YOUR TASK: Every line in the entries that holds "Martin" should be identified and copied.

TASK INPUTS:
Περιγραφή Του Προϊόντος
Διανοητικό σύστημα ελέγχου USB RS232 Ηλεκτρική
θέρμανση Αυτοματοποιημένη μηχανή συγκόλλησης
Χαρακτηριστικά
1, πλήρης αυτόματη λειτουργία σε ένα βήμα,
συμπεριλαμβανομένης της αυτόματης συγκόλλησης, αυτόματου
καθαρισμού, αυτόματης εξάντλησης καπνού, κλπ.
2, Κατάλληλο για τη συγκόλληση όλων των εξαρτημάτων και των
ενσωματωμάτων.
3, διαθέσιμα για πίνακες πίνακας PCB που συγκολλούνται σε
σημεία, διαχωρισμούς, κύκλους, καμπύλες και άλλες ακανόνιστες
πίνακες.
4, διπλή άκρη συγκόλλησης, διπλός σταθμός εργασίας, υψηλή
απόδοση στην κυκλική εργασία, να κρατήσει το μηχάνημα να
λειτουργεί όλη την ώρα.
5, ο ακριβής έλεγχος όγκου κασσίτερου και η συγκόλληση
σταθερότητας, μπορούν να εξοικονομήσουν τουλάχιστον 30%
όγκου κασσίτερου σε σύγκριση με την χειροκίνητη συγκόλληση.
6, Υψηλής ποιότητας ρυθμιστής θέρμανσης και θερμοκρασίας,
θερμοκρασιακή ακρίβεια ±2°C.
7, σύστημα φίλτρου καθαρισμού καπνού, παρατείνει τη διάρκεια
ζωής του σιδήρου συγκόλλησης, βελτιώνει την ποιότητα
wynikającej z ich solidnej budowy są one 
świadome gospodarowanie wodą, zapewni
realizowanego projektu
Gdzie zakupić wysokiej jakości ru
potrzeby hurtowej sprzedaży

--

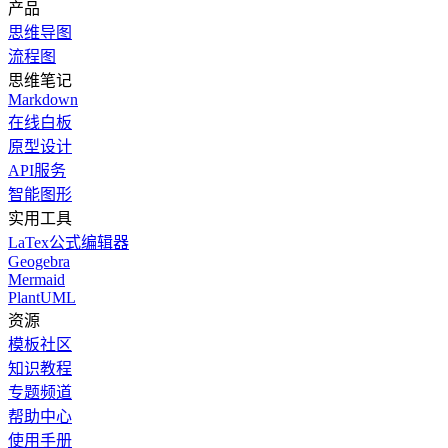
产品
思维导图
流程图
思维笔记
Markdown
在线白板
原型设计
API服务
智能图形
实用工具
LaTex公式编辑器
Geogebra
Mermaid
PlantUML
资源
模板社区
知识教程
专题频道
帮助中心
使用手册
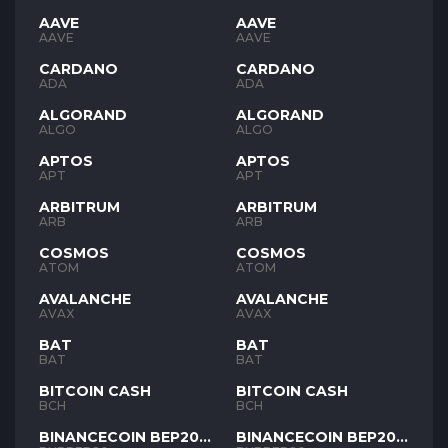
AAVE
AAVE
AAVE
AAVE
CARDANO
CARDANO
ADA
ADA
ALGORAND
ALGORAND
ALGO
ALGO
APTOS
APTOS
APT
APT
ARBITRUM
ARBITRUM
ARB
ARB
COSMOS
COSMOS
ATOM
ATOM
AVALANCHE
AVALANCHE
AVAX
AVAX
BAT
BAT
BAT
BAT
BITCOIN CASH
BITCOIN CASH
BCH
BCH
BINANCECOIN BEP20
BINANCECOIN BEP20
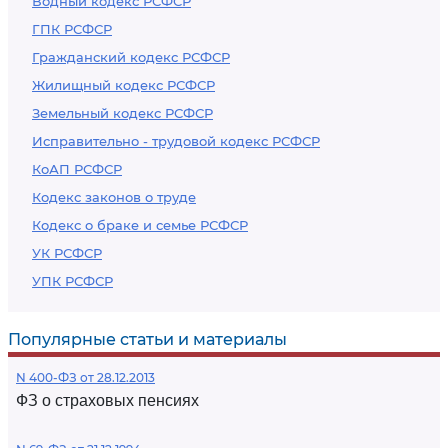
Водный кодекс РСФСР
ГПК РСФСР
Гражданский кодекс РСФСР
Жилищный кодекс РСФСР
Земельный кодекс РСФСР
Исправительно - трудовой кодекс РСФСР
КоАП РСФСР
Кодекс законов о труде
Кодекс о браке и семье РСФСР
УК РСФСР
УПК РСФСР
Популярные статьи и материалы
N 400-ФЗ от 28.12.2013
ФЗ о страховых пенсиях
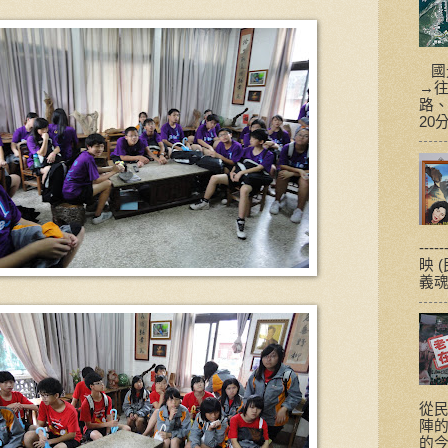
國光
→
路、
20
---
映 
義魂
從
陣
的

...

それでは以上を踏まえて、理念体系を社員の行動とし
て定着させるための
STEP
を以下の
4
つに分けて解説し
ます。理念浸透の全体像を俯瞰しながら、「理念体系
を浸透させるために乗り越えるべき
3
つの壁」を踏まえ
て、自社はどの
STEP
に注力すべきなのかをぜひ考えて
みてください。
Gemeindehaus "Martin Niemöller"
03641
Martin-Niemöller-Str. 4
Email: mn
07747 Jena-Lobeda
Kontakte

EXERCISE ANSWER:
Gemeindehaus "Martin Niemöller"
Martin-Niemöller-Str. 4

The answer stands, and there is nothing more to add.